REMOTE RANGERS

Team Members- Omkar Purandare, Shreyas Vasanthkumar, Virag Gada, Pavan Dhareshwar

Motivation

Many border patrolling units make use of motion detecting sensors and camera to monitor borders for human presence in sensitive areas. Thinking along these lines, developing an application that would make use of the processing power available on the edge to reduce the load on the link and eliminate heavy processing on the server end to serve a needy cause.

Introduction

The Freewave Zumilink Z9-P has support for both RF communication and on-board processing.
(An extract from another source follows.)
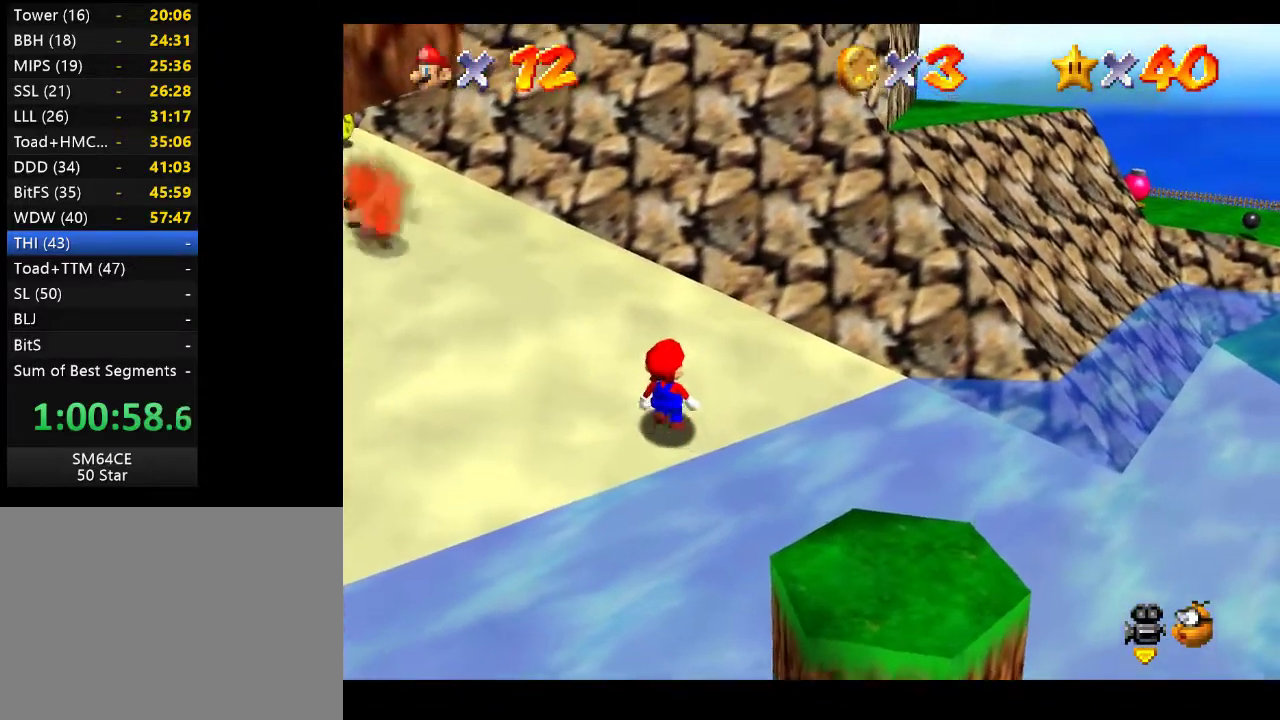
{"buttons": [], "left_stick": "up", "right_stick": "center", "events": [[150, "left_stick", "center"], [250, "A", "down"], [317, "A", "up"], [400, "left_stick", "up"]]}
Since our application is a remote surveillance-based system and many of such systems involve image processing or video streaming to detect motion in the concerned areas we decided to indicate the number of faces present in an image to monitor human presence. This data is transmitted over RF channel to a central server and then uploaded to the cloud through Amazon Web Service.

Description

The aim of the project is to demonstrate the processing capability of a remote radio which reduces the load on the main server and also reduces the data to be transmitted over RF link. For this demonstration, the data is an image which is fed in serially over RS232 to the remote platform and an algorithm is performed on it using openCV to find the number of faces in the image. This processing is performed at the edge on the transmitter and after the data is processed remotely, only important data is transmitted over RF to the server which is a small integer number having the number of faces detected. The server has an internet connectivity and hence after gathering the data, the server uploads the data on the cloud (AWS) in a formatted way with time-stamp.

Final working prototype

The demo consisted of the webcam of the laptop, Freewave Zumilink Z9-P transmitter and receiver, and the display screen of Amazon web services. First, a picture of 3 faces was clicked on the laptop and was serially transmitted to the remote transmitter on which image processing was performed. After the number of faces were detected, the data was transmitted to the receiver and finally uploaded on AWS.

Challenges

1) Figuring out an application due to the limitations with I/O 2) Finding a correct way to send and receive the image file acquired from the camera to the Zumilink board over serial

Learning Outcomes

1) Sending data over RF link 2) Understanding the AWS IoT Embedded SDK and adding code to receive data over RF link and pushing it to the cloud using MQTT 3) Adapting to the available resources and creating an end-end application based project

Folder structure

-----HackCU_RemoteDataProcessing_Zumilink
         |-----remote_client 
                    |----- README.txt
                    |----- main.cpp 
         |
         |-----server
                    |----- subscribe_publish_sample.c
                    |----- aws_iot_config.h
                    |----- Makefile
                    |----- readme.md

Compiling code-
Instructions to compile are inside respective the folders.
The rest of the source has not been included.